THINGS TO DO:
[1] In the reading text about folk traditions, who said at the Druid Network convention that folk traditions are as much a part of our heritage as Stonehenge?
[2] Go on with the reading text about folk traditions, picking up after its final sentence.

READING TEXT:

----

Rebellious Roots

I spent last night listening to the BBC radio 2 Folk awards. On the whole radio2 tends towards the shiny end of folk, and I tend towards the raw and dirty end, but they had Billy Bragg on and Treacherous Orchestra, so that was fine. Folk is where I come from, it’s home, ancestry, community, more so than Druidry because folk has been there my whole life. I’ve seen a fight, in my lifetime to keep the folk traditions alive. Back in the 80s, the prospect wasn’t good, with aging and dwindling clubs, but, there’s a tremendous resurgence going on and a lot of brilliant young people coming through.

At the Druid Network convention back in November, Paul Mitchell pointed out that our folk traditions are as much a part of our heritage as Stonehenge. More so, because folk has the potential to belong to everyone, and apparently Stonehenge doesn’t, and we can’t all get there and it would be bloody crowded if we did. Folk is where you are, there’s plenty around. It’s your traditions, your heritage, be that farming or industry, or protest or something else.

----

SOURCE INFORMATION:

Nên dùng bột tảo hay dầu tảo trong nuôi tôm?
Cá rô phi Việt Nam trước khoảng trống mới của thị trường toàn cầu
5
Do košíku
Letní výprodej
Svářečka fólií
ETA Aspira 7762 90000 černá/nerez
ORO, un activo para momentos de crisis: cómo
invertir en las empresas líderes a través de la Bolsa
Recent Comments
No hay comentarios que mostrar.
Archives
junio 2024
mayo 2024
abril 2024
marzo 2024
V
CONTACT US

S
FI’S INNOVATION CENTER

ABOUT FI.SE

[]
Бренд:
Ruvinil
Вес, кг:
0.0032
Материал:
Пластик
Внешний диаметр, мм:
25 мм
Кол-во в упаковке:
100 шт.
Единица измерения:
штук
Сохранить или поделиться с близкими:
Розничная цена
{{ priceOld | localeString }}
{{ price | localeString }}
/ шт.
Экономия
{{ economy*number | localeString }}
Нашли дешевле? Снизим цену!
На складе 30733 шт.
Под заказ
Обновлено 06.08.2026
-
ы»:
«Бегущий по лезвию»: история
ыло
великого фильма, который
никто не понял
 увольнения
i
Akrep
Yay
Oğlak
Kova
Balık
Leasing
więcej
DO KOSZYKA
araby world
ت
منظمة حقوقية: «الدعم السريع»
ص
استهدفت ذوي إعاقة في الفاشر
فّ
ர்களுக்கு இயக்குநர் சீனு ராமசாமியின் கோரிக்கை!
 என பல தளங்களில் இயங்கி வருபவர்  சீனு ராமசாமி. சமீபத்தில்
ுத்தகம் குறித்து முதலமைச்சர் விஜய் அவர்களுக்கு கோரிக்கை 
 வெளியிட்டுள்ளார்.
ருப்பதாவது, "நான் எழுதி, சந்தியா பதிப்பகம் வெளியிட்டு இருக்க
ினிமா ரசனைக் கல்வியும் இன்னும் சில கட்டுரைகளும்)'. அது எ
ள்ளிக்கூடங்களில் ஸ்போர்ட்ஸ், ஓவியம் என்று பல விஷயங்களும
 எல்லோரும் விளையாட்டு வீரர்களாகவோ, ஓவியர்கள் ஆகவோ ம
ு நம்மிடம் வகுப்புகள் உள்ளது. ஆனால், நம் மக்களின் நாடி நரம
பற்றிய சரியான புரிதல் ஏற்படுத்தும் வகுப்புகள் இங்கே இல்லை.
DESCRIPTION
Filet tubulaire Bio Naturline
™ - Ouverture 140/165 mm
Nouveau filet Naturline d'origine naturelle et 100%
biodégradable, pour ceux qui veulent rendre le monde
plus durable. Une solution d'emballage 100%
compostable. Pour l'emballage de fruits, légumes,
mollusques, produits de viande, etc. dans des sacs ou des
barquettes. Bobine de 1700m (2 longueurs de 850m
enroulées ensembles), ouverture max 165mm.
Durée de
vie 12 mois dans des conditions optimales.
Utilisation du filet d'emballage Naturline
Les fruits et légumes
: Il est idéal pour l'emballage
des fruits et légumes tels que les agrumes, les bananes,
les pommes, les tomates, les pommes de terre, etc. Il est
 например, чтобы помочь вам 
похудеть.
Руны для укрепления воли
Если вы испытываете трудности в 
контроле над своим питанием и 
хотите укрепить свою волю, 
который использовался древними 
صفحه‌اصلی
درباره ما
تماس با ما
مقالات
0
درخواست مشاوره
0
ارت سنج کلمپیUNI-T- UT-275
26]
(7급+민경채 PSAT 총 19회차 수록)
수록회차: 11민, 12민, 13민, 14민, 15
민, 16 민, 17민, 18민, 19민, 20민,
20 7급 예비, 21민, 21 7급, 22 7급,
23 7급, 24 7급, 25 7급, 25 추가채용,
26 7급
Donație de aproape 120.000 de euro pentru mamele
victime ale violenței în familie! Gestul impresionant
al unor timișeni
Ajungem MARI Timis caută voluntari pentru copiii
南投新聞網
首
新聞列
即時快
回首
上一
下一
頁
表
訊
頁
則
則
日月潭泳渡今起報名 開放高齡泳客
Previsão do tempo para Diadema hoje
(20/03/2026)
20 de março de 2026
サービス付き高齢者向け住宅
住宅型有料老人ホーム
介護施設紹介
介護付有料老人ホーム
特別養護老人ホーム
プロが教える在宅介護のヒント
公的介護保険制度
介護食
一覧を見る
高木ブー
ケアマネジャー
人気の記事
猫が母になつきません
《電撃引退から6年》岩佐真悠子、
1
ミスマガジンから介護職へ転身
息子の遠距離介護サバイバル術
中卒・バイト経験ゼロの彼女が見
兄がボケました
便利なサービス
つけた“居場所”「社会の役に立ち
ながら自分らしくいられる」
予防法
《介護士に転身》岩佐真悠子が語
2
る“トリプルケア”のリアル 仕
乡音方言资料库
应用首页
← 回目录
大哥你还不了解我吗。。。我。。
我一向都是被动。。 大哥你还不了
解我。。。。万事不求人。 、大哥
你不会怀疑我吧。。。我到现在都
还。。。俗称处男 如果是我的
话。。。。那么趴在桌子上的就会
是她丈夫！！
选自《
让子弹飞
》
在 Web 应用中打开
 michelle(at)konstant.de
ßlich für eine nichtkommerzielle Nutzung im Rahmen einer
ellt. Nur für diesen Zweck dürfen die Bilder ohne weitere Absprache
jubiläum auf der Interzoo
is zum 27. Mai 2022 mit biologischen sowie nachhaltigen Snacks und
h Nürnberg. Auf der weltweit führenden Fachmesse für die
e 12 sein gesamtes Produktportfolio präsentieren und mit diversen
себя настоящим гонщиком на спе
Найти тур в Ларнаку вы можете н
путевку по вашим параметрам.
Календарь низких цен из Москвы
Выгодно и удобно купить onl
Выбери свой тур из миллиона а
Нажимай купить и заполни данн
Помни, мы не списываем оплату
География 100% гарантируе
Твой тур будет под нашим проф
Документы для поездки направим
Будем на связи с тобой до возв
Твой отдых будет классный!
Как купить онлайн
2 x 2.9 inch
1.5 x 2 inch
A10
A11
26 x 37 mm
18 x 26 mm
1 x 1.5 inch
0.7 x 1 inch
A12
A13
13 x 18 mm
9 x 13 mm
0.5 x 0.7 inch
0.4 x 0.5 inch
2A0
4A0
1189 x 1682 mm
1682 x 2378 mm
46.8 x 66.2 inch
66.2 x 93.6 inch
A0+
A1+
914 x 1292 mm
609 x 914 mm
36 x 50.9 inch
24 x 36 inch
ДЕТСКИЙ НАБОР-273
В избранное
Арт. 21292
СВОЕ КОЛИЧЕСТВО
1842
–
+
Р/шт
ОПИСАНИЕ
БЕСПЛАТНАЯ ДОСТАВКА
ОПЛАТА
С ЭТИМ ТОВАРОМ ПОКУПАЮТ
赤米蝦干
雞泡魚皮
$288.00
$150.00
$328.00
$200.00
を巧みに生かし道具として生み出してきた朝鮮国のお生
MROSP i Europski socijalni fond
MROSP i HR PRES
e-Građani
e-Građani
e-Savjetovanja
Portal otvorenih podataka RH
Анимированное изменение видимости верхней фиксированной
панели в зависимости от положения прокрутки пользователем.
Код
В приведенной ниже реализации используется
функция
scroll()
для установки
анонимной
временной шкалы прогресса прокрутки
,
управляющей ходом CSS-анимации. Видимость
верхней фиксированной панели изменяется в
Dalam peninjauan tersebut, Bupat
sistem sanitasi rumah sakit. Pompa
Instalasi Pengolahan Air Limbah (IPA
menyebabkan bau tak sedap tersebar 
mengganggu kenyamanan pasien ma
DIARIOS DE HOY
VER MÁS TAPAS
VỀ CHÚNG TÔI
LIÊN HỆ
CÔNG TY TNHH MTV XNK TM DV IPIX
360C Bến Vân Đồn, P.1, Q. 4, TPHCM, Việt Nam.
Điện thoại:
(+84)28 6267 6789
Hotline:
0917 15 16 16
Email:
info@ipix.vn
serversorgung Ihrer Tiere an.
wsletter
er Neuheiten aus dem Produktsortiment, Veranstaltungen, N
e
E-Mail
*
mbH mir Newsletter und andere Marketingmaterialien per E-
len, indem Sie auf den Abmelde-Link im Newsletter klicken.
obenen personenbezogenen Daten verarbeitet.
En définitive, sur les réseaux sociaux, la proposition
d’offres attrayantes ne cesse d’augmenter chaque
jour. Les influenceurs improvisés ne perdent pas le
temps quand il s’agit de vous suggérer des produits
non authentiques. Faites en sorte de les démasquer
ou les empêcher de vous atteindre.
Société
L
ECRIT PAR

----

RESULTS BY TASK:
[1] Paul Mitchell

[2]
I have some sense of who my people were, what they did and the land they come from. Not everyone has that. One of the things the folk tradition does is gives you a huge pool of possible ancestry to pick from. Of course you had your share of poachers, soldiers, peasants, and poets – we all do. Not everyone engages with folk, too much beard, woolly jumper and finger in ear… except most of it isn’t like that, and never was. Folk can be sexy, angry, militant, ironic, dangerous… and also loud, or more like classical, or all kinds of things. Still, I’m not going to lure everyone in.

I was listening to Billy Bragg talking about how much now is like life under Margaret Thatcher, and about how it keeps coming round and we keep having to fight the same fights. The protest songs serve in part to connect you to all the people who had to do it before, to make it less lonely, help see the point, keep your courage up. We all have these fights, and in sharing them, they become easier. Workers protest songs from a hundred years ago and more are very relevant. We’ve rioted before over impossible rents, and lack of food, and shitty systems and we’ll do so again.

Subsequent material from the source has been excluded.